■ What to do
Do these statements agree with the text below on German privacy laws and discovery in a patent case? Answer yes or no for each, and quote the words from the text that decide it. 1. The court issued its order on November 8, 2017. 2. Searchmetrics was the plaintiff in the suit. 3. The court found that the information in the SugarCRM database could be obtained elsewhere.

■ Text section

German Privacy Laws Intersect with Discovery in a Patent Case
Time 2 Minute Read

On November 8, 2017, the United States District Court for the Northern District of California ordered German defendants in an ongoing patent suit, BrightEdge Technologies, Inc. v. Searchmetrics GmbH, to produce a particular database, despite the defendants’ claims that such production would violate German privacy laws.

On October 17, 2017, plaintiff BrightEdge Technologies Inc. (“BrightEdge”) filed a Discovery Dispute Letter asking the court to compel defendants Searchmetrics GmbH and Searchmetrics, Inc., (collectively “Searchmetrics”) to produce its SugarCRM database. Among other things, Searchmetrics argued that transmitting the database and other related documents to a United States company would result in a violation of German privacy laws. In making this argument, “Searchmetrics allege[d] that the database and related documents contain personal data, which German law bars from being transferred ‘to countries lacking the same levels of protection afforded in EU countries [countries such as] the United States.’”

First, the court noted that the information contained in the SugarCRM database is both relevant to BrightEdge’s claims and cannot be obtained elsewhere. The court then rejected Searchmetrics’ defense and ordered the database and related documents be produced because the privacy of the information was already protected by the case’s protective order. Specifically, the court stated that because Searchmetrics “has not explained why the protective order already in place in this case would not be sufficient to protect the private information contained in the database and related documents,” the company has failed to carry its “burden of showing that discovery should not be allowed.”

■ Listed records
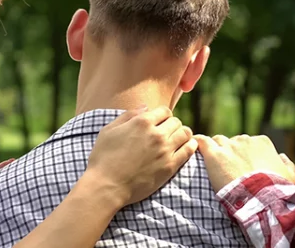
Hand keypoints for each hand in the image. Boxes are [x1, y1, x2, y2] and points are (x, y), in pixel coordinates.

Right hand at [82, 106, 197, 205]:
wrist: (107, 186)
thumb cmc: (103, 158)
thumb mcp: (109, 130)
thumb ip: (128, 116)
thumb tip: (145, 108)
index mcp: (142, 122)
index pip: (164, 111)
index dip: (162, 116)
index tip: (159, 123)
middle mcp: (156, 134)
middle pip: (176, 122)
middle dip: (172, 125)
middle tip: (167, 133)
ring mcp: (165, 150)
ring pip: (186, 134)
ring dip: (182, 134)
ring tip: (176, 140)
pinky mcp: (170, 166)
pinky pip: (189, 150)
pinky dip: (190, 146)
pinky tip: (186, 147)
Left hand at [195, 134, 294, 191]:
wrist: (261, 200)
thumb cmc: (277, 191)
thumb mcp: (290, 178)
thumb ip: (287, 165)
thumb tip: (282, 157)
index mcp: (263, 143)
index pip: (249, 143)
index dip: (245, 155)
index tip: (243, 167)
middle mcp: (245, 141)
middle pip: (233, 142)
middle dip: (231, 153)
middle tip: (228, 169)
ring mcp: (229, 147)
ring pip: (218, 142)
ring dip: (216, 150)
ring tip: (213, 164)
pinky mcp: (214, 156)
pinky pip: (202, 141)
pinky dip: (198, 143)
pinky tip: (195, 148)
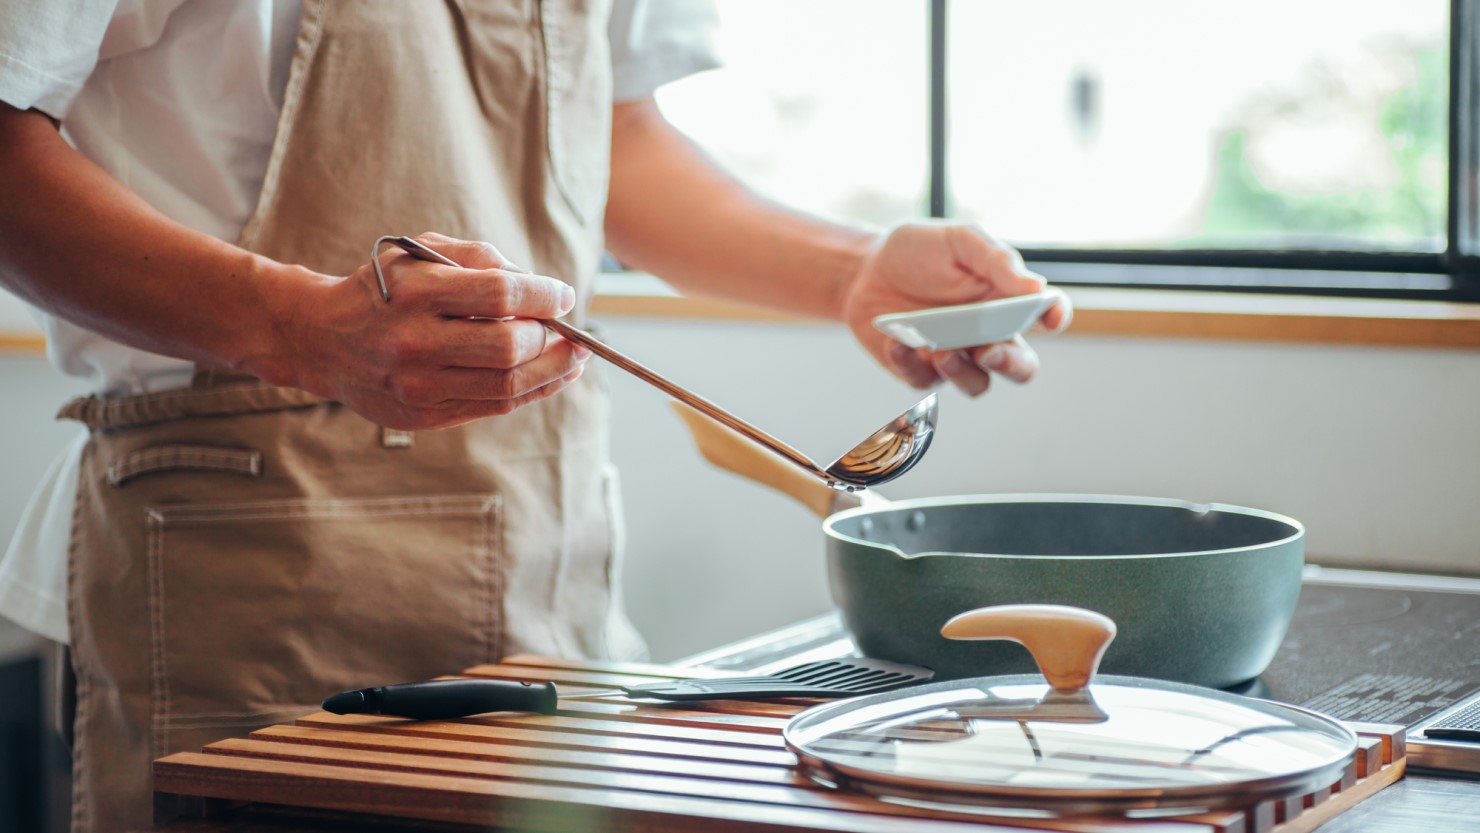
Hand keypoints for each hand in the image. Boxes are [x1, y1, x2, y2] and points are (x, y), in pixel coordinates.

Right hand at [269, 232, 589, 429]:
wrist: (321, 339)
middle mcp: (416, 341)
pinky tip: (552, 377)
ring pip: (507, 385)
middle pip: (508, 347)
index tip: (564, 295)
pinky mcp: (425, 414)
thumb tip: (537, 284)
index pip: (500, 295)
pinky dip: (532, 391)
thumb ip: (478, 257)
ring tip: (574, 358)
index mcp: (416, 293)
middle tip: (568, 330)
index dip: (544, 296)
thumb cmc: (383, 289)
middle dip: (551, 338)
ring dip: (553, 371)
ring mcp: (419, 384)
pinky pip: (494, 406)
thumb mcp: (417, 253)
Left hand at [842, 222, 1071, 395]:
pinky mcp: (921, 370)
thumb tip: (1035, 287)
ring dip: (962, 373)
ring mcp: (956, 356)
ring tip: (941, 352)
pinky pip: (925, 381)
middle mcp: (988, 334)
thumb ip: (996, 260)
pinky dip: (911, 364)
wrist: (865, 268)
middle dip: (1012, 365)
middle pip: (1021, 366)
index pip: (1046, 314)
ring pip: (977, 384)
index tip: (1050, 316)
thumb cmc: (919, 251)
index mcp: (1006, 300)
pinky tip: (898, 344)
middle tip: (989, 351)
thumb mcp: (958, 241)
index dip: (1055, 316)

■ The completed task
1. Yes: "On November 8, 2017, the United States District Court for the Northern District of California ordered German defendants"
2. No: "plaintiff BrightEdge Technologies Inc."
3. No: "cannot be obtained elsewhere"